WHAT YOU SHOULD DO
Could you copy out, word for word, the rows below that begin at the line containing "Occupying the wooden" and end after the line containing "The transom window is"?

SUPPLIED RECORDS
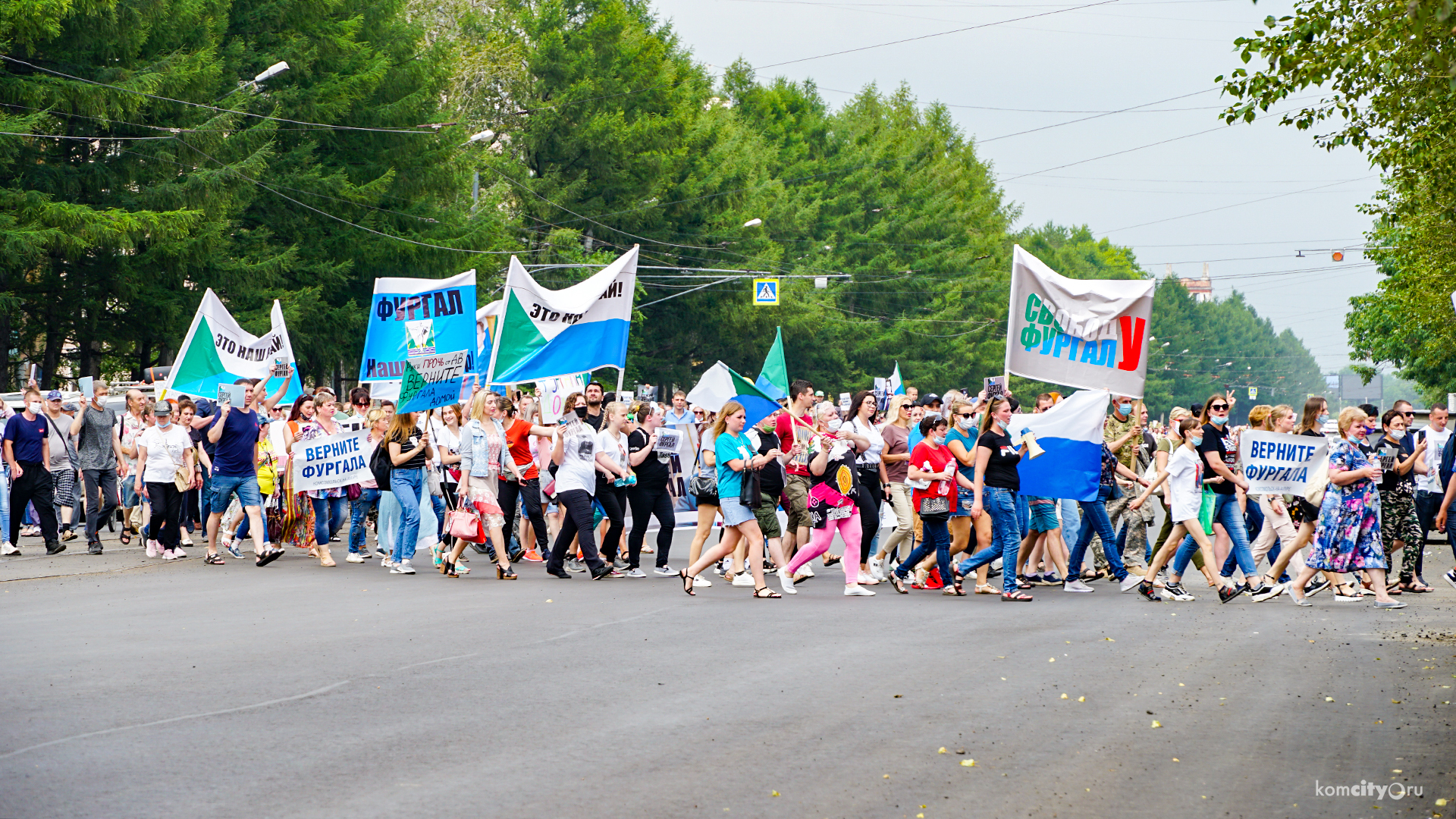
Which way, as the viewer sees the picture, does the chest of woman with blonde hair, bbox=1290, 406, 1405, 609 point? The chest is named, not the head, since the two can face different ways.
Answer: to the viewer's right

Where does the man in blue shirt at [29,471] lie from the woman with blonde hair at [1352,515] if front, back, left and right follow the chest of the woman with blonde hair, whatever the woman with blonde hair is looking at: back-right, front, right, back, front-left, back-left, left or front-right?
back

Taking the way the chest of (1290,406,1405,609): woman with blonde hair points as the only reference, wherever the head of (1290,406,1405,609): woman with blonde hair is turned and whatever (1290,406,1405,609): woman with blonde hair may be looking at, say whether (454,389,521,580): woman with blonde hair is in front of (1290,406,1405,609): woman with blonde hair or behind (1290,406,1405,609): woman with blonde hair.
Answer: behind

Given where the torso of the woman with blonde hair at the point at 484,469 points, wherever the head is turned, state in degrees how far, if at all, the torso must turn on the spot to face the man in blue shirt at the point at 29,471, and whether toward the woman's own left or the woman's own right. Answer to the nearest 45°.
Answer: approximately 180°

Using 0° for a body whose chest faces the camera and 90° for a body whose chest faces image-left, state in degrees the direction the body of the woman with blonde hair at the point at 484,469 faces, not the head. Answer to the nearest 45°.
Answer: approximately 315°

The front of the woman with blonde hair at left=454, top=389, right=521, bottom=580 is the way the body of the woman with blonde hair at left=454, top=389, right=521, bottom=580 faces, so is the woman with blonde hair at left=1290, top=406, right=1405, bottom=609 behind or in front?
in front
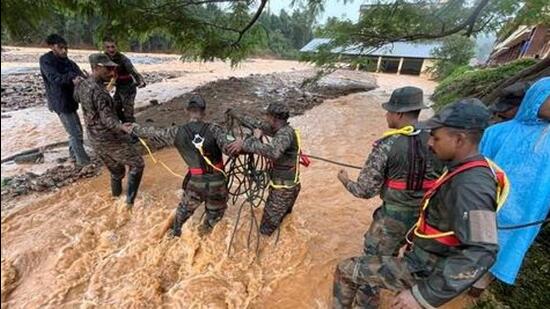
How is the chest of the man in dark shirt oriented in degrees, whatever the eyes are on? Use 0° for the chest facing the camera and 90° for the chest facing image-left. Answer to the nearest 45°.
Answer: approximately 315°

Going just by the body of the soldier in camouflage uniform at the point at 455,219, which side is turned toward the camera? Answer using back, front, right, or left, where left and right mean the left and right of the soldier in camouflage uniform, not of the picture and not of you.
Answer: left

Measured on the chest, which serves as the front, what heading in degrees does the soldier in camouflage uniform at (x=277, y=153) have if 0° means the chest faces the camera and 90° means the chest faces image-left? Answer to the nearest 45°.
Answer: approximately 90°

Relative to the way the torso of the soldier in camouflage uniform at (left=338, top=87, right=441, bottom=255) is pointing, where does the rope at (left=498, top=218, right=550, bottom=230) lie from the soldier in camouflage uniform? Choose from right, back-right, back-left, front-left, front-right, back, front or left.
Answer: back-right

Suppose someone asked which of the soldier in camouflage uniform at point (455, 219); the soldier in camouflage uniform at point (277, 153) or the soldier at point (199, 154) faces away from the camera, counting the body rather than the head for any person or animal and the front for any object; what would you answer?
the soldier

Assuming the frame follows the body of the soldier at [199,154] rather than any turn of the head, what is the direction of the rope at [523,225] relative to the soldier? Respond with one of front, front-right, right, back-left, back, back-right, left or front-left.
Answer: back-right

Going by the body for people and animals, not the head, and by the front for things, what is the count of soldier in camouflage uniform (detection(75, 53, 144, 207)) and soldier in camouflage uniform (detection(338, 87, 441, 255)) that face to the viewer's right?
1

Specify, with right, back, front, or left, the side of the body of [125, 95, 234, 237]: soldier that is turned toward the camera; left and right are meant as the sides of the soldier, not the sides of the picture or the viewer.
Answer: back

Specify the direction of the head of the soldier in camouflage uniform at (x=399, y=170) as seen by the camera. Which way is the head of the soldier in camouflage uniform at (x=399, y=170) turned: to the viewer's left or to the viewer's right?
to the viewer's left

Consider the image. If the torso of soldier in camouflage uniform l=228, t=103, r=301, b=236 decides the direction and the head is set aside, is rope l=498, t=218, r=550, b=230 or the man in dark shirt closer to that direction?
the man in dark shirt
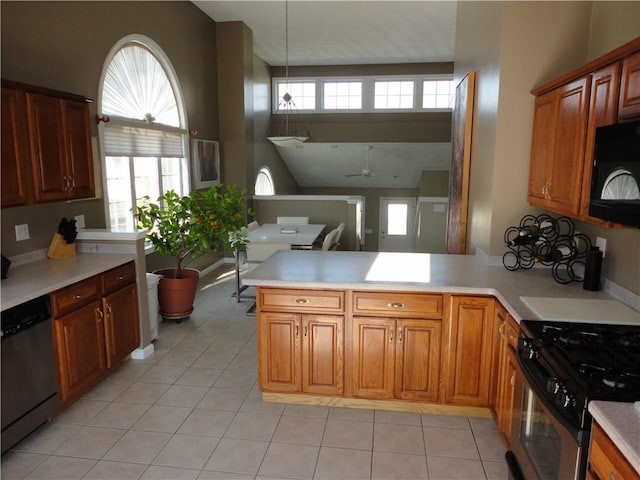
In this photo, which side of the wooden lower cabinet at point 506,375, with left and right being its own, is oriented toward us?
left

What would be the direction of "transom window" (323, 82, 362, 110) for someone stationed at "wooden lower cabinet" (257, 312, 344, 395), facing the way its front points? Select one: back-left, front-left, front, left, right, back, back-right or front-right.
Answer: back

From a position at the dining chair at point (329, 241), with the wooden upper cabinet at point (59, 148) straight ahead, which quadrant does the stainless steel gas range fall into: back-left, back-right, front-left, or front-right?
front-left

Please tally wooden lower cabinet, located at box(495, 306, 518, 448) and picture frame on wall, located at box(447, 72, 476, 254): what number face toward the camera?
0

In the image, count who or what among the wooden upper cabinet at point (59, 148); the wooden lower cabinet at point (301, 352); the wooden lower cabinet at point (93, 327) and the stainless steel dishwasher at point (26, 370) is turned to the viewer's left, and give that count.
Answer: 0

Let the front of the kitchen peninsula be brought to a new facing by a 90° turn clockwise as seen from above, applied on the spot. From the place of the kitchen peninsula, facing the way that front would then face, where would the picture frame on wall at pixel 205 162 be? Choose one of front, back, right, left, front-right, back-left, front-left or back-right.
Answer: front-right

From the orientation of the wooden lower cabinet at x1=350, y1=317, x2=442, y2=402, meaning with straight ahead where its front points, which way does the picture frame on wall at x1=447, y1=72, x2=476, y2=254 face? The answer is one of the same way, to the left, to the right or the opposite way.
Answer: to the right

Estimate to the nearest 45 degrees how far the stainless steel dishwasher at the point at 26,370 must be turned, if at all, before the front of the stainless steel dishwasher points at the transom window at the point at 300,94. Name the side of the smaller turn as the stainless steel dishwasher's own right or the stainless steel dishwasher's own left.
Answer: approximately 90° to the stainless steel dishwasher's own left

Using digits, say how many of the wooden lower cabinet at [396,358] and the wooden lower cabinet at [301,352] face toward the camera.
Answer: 2

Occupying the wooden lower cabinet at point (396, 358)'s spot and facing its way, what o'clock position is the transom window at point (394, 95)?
The transom window is roughly at 6 o'clock from the wooden lower cabinet.

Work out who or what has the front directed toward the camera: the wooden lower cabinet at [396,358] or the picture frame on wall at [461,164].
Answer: the wooden lower cabinet

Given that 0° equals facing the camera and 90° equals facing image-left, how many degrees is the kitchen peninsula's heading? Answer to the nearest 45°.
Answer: approximately 0°

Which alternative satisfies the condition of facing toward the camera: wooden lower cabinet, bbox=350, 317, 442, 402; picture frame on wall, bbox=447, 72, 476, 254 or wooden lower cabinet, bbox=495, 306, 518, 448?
wooden lower cabinet, bbox=350, 317, 442, 402

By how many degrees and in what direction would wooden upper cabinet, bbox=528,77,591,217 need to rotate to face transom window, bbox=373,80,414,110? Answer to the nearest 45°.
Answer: approximately 90° to its right

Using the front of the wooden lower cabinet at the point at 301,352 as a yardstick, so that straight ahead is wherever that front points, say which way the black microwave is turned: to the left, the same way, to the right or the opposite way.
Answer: to the right

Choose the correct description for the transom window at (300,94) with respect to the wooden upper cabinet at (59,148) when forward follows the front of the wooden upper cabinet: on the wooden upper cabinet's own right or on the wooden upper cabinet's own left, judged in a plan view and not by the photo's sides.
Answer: on the wooden upper cabinet's own left

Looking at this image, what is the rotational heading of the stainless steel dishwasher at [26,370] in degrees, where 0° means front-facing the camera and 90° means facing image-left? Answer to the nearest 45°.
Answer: approximately 315°
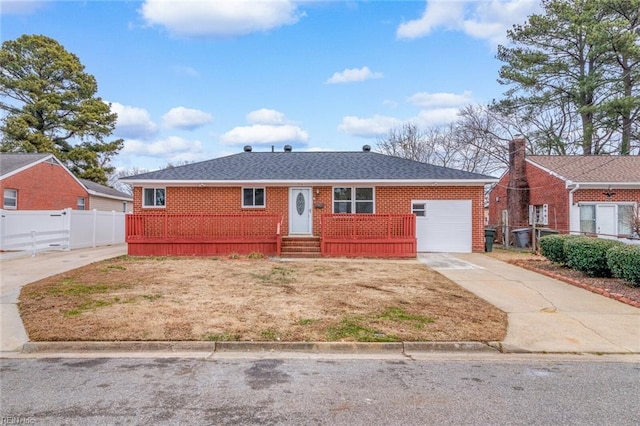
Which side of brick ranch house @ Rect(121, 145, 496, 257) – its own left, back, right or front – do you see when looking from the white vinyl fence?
right

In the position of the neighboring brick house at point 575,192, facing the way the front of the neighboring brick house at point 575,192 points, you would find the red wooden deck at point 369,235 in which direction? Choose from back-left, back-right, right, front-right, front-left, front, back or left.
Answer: right

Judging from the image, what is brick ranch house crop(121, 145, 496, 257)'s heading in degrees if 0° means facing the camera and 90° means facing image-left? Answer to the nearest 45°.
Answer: approximately 0°

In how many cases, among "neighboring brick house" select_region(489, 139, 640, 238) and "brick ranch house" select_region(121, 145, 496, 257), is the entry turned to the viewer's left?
0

FINAL ANSWER
Occupying the wooden lower cabinet at point (396, 358)'s spot and facing its way, what o'clock position is the transom window at point (394, 95)?
The transom window is roughly at 6 o'clock from the wooden lower cabinet.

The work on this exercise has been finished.